When I had hamsters they too had a large hamster heaven cage made by savic and it was placed in the lounge away from direct sunlight, drafts or radiator. 
It's not good to have two cages as it could stress hammie out causing wet tail. 
Best just to stick to one cage in a permanent place.


----------



## Kayakoza (Mar 29, 2016)

blade100 said:


> Best just to stick to one cage in a permanent place.
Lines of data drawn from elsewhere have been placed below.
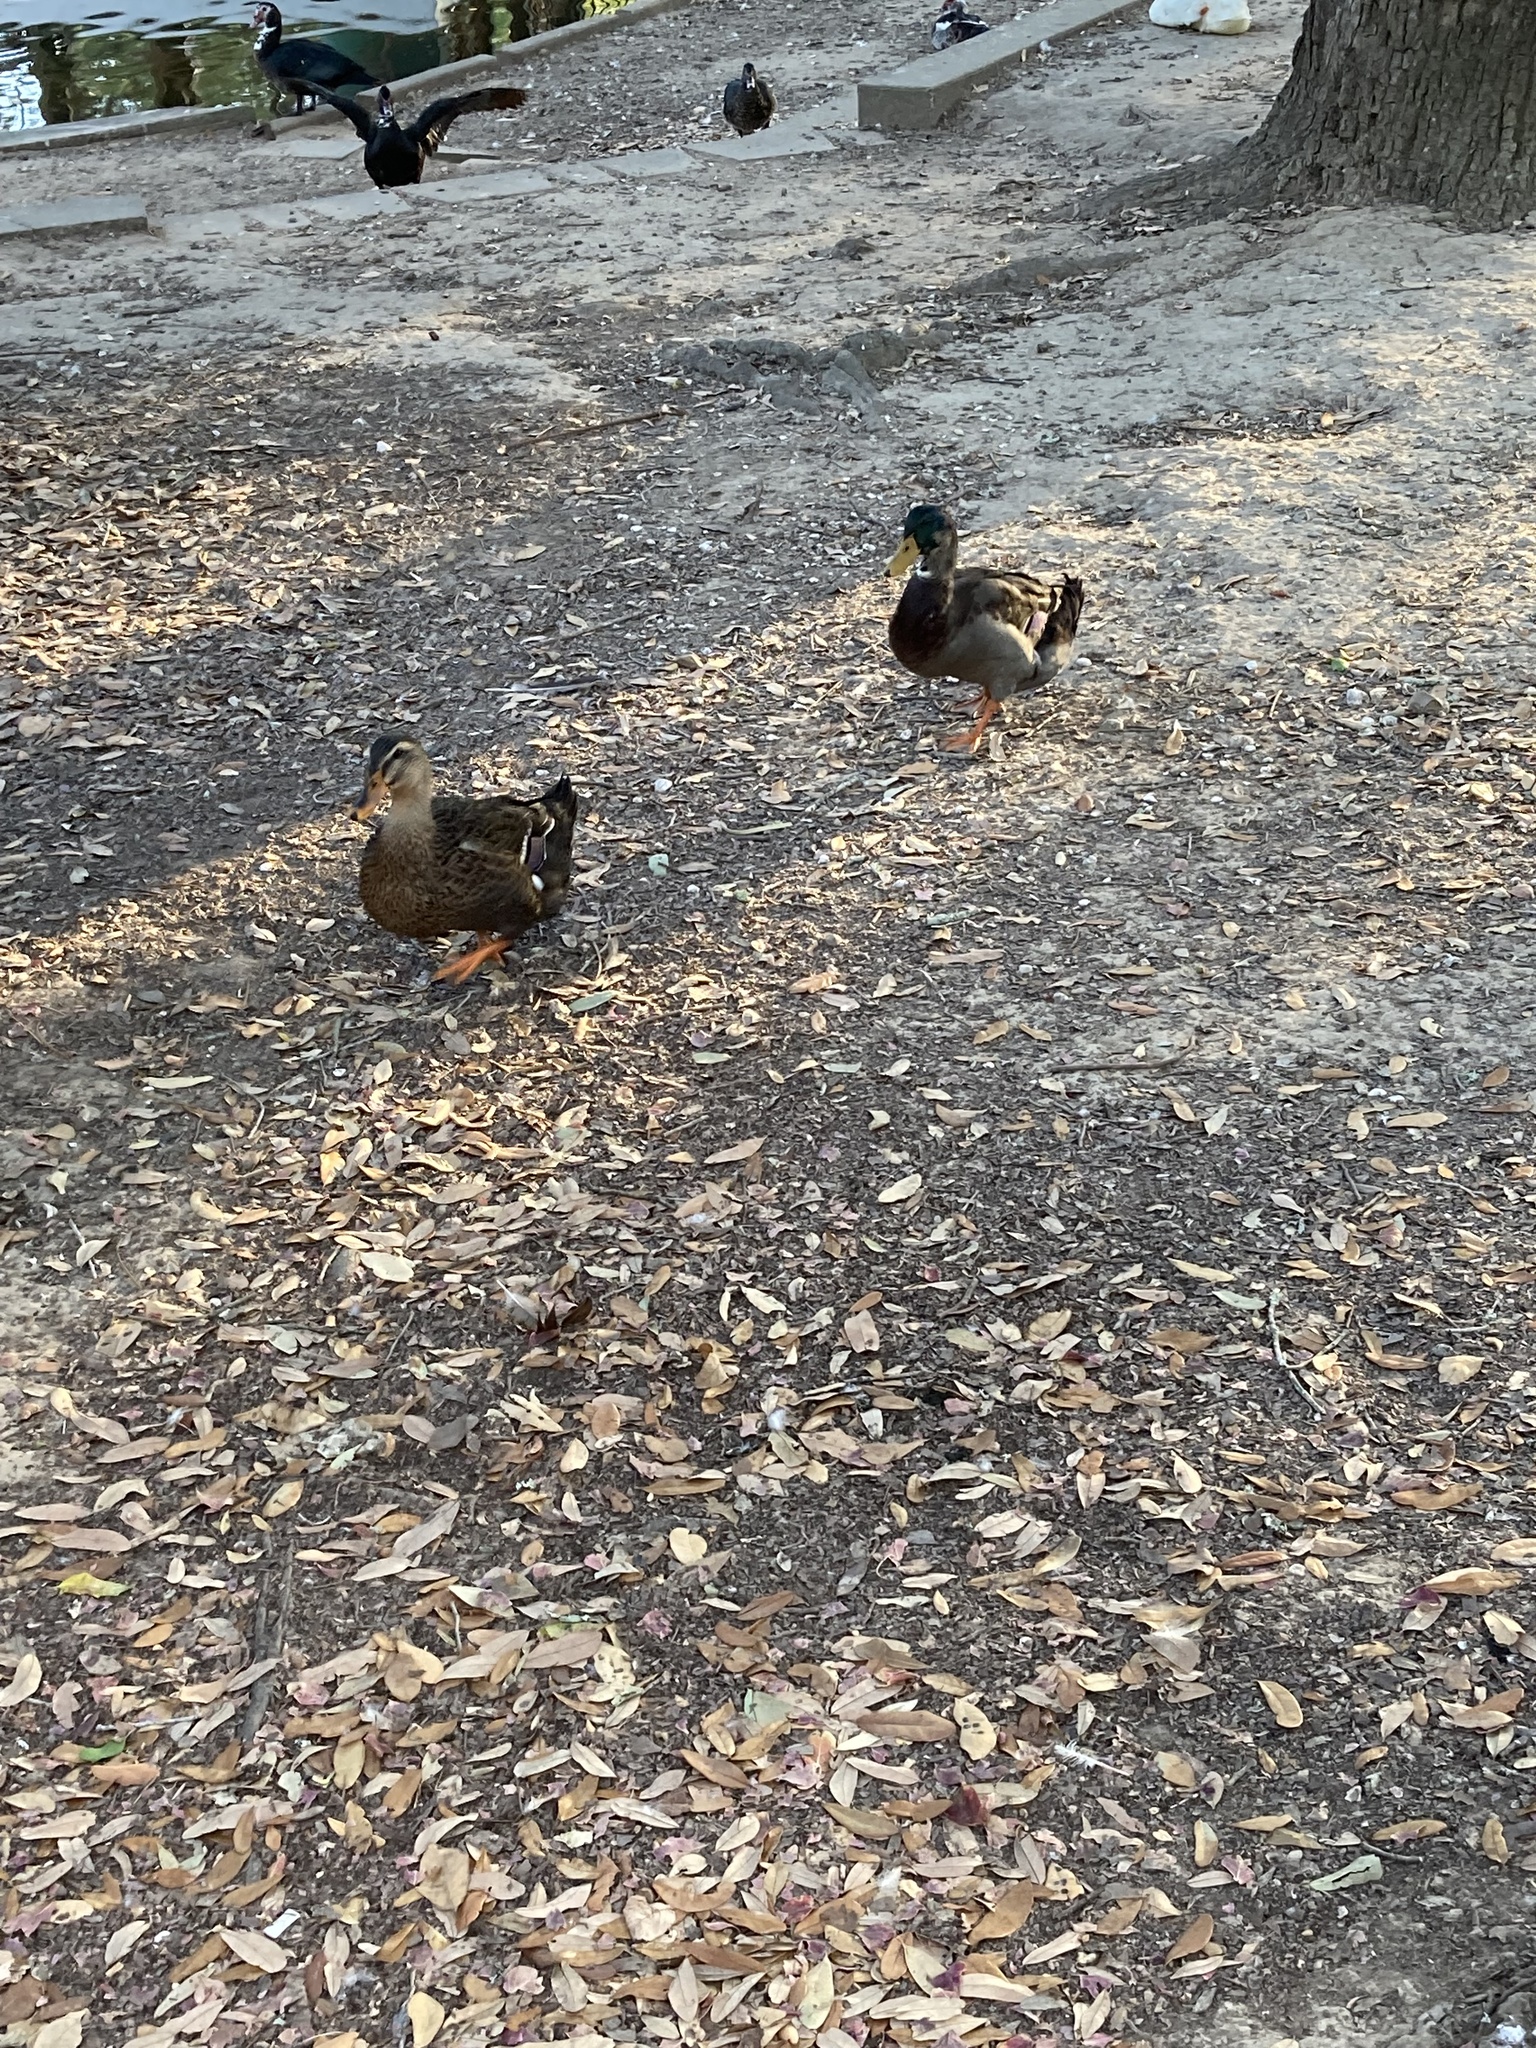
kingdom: Animalia
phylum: Chordata
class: Aves
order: Anseriformes
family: Anatidae
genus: Anas
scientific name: Anas platyrhynchos
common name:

Yes, I agree with this 100%. When I had a hamster (syrian), I kept her cage in my bedroom in a place far from direct sunlight/ radiators. We didn't move the cage and we didn't move her. Excessive changes could stress him/her out causing many problems. Since most hamsters are nocturnal animals, they will usually be awake during the night. As you have mentioned _"fab hamster cage which is absolutely massive", _I'm sure that it's big enough for your hammie to happily entertain themselves throughout the night while you're sleeping. Maybe play with him/her in the evening for 30mins-1hour right before you go to sleep. Set up a hamster pen on a rug, leave some toys in there and watch your hamster go crazy (remember to not leave him/her unattended because they might find a way to escape and I promise that you don't want to be moving all of your furniture at 11pm). Other than that, I promise that you can leave him/her alone in his/her cage as long as you've made sure that they're stocked up on food, drinking water and plenty of chew toys. Don't worry about leaving him/her alone because hamsters aren't naturally "cuddle" pets and usually prefer to be left alone. :Happy


----------



## ForestWomble (May 2, 2013)

When I was a child the hamster cage was in my bedroom, as an adult the cage was in the lounge. 
Choose a place for the cage and keep it there, as the others have said moving the cage or moving the hamster from one cage to another will just stress her and could make her very poorly. 
You will either have to spend an hour every evening in the play room with the hamster, or you can carry her into the lounge for her 'out of cage' time, then put her back. Being in the play room all evening and night won't bother her for as long as she has plenty to do.


----------